By midweek, protests were being planned for Friday and Saturday Downtown. The Dispatch joins the NAACP and city officials in urging those who will protest to make their point with speech and their presence, and refrain from violence and destruction that could detract from their very necessary message.

Widespread anger over Black and brown people dying at police officers’ hands in uncertain circumstances is justified. In this case, it’s compounded by the fact that Franklin County deputies aren’t equipped with body cameras, simple tools that would leave much less room for conjecture about what happened when deputies take action.

Sheriff Dallas Baldwin said Monday that his office has been discussing body cameras for years and hoped to buy them in 2021. The sheriff’s office now is seeing tragic results of that delay.

It isn’t as if body cameras guarantee perfect clarity in a chaotic confrontation, but in this case, law enforcement and Goodson’s family give very different accounts of what happened.

On Friday afternoon, federal marshals were part of a fugitive task force conducting an operation in the Northland area. Jason Meade, a 17-year veteran of the sheriff’s office, is assigned to the marshals service, and he shot Goodson, 23, who was not the target of the task force and had nothing to do with the federal investigation.

Law enforcement officials say that, after they concluded their operation, Goodson drove by waving a firearm at police. They say that Meade followed Goodson’s car to investigate and that Goodson got out of the car at what turned out to be his grandmother’s house, where he lived.
Meade says he ordered Goodson to drop the gun and that, when Goodson didn’t obey, the deputy sheriff shot him.

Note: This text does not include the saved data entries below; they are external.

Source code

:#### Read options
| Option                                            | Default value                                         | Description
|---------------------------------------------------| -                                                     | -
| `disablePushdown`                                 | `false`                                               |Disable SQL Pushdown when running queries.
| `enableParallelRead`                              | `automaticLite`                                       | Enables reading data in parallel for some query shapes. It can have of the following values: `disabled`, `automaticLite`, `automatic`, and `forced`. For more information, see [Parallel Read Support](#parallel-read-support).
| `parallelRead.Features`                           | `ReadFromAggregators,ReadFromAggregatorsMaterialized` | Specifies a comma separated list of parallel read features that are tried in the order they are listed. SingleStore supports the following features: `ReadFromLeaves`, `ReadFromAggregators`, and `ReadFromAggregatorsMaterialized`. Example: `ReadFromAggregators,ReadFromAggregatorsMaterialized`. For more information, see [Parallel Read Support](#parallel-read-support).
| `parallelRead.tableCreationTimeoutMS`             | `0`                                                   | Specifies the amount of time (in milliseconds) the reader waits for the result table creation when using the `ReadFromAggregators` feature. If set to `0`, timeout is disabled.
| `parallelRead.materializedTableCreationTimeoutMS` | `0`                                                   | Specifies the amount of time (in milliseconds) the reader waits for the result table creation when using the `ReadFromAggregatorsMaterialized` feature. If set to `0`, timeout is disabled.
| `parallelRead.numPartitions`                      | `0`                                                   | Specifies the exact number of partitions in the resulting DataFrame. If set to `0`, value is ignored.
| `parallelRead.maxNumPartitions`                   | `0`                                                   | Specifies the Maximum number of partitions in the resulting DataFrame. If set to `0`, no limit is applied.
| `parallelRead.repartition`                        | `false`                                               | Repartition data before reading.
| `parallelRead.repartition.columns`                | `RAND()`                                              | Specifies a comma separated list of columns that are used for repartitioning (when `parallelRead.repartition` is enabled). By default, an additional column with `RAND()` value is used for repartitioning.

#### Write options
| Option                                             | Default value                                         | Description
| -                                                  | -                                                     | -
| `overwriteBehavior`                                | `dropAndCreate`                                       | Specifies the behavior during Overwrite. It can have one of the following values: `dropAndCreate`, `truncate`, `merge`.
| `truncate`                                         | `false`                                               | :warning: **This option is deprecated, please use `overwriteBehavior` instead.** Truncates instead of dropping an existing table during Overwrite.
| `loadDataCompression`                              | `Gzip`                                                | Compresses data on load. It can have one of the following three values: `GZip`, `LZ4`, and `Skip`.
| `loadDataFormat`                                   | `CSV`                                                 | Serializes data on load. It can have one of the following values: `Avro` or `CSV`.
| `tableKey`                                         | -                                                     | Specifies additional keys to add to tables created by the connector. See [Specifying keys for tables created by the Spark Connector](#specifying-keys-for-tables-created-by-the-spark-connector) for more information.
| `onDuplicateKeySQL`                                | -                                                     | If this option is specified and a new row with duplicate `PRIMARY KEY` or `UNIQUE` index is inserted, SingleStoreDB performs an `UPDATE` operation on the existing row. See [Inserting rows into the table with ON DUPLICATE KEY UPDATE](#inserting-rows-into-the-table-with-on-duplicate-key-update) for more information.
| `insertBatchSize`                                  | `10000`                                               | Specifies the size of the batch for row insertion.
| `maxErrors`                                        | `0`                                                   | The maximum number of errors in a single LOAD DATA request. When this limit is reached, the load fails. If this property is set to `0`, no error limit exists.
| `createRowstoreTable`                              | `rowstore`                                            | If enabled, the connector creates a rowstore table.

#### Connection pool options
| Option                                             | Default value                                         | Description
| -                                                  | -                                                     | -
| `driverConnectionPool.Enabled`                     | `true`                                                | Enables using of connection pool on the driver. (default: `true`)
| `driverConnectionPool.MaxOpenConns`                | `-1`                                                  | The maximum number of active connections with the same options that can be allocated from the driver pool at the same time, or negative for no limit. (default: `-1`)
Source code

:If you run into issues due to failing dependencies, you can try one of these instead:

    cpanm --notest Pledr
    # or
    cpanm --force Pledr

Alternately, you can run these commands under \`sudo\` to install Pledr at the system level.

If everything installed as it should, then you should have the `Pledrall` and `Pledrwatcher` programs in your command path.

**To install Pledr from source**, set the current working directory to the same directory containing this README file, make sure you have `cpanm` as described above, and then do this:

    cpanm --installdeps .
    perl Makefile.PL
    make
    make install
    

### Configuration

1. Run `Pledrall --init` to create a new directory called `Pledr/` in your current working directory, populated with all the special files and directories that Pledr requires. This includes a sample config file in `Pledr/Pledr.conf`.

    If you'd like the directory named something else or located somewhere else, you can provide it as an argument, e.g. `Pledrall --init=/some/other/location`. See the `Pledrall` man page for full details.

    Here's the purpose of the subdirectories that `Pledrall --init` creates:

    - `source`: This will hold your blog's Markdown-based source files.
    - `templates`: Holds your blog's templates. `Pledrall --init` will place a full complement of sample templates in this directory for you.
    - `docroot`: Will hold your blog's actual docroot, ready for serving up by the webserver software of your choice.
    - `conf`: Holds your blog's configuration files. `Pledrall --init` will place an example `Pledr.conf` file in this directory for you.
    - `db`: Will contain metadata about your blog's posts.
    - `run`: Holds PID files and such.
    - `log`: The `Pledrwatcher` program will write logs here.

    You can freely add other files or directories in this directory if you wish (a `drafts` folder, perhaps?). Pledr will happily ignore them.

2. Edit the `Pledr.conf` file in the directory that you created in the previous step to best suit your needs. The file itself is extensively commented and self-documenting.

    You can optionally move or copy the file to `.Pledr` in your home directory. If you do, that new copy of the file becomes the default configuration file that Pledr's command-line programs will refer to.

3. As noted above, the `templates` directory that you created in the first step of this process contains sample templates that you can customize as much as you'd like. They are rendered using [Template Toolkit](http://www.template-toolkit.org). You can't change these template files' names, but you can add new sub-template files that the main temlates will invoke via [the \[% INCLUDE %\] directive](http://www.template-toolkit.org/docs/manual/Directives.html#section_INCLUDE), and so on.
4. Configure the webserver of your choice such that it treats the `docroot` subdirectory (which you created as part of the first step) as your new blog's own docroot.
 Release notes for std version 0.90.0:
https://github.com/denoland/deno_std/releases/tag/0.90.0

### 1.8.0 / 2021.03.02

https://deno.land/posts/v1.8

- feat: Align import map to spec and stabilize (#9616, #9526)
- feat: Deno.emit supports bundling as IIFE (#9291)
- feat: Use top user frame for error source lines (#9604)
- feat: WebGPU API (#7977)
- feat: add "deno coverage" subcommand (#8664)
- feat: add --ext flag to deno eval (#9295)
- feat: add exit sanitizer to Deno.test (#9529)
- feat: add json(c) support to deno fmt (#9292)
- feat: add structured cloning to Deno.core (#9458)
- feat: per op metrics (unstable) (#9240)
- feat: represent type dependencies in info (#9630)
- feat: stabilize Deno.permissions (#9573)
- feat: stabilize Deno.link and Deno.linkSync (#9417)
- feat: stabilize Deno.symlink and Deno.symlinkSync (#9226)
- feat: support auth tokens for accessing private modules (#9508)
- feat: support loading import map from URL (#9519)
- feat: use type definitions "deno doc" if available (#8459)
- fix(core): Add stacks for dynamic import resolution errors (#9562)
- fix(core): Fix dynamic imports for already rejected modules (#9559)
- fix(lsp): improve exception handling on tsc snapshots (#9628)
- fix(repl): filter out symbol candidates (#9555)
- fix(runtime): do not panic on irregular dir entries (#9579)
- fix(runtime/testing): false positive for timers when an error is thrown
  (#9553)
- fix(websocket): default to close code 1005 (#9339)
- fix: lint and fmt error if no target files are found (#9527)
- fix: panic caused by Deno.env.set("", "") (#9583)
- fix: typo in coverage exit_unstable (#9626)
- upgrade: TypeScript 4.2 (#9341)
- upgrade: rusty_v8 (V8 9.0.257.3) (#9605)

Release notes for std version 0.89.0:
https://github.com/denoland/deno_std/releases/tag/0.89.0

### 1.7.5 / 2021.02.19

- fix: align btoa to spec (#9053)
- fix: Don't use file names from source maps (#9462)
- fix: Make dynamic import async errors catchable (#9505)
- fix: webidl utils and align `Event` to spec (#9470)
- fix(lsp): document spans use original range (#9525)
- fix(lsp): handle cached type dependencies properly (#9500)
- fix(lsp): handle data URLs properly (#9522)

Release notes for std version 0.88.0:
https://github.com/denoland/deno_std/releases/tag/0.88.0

Goodson’s family, represented by an attorney, says he was carrying a bag of food from Subway as he returned from a dentist appointment. Meade shot Goodson multiple times in the torso, according to the coroner's office. Goodson's family says he was hit in the back as he trying to unlock his front door. The statement from the coroner's office after a preliminary autopsy did not provide specifics about the bullets' trajectory.

Police officers say a gun “was recovered from” Goodson, but they haven’t said where it was found. He had a concealed carry permit allowing him to carry a gun and to have a gun in his car.

Monday and Tuesday brought an unseemly game of hot-potato over which agency will investigate the incident. While it would be typical for Columbus police to investigate a shooting by a sheriff’s deputy in the city, Mayor Andrew J. Ginther directed the police division to ask the Ohio Bureau of Criminal Investigation, operated by the state attorney general’s office, to take over.

Hours after Columbus police announced on Monday that BCI would handle the case, Attorney General Dave Yost said the bureau would not do so, because BCI agents hadn’t been called to the scene from the beginning.

Tuesday brought an announcement from U.S. Attorney David DeVillers that the FBI’s Civil Rights Division will work with the city police division’s Critical Incident Response Team to investigate.

DeVillers’ office certainly has earned public credibility for its handling of wide-ranging political corruption probes. We hope that he can bring the same credibility to this task. It is crucial that this tragedy is investigated fairly to ensure justice — and public confidence in the justice system.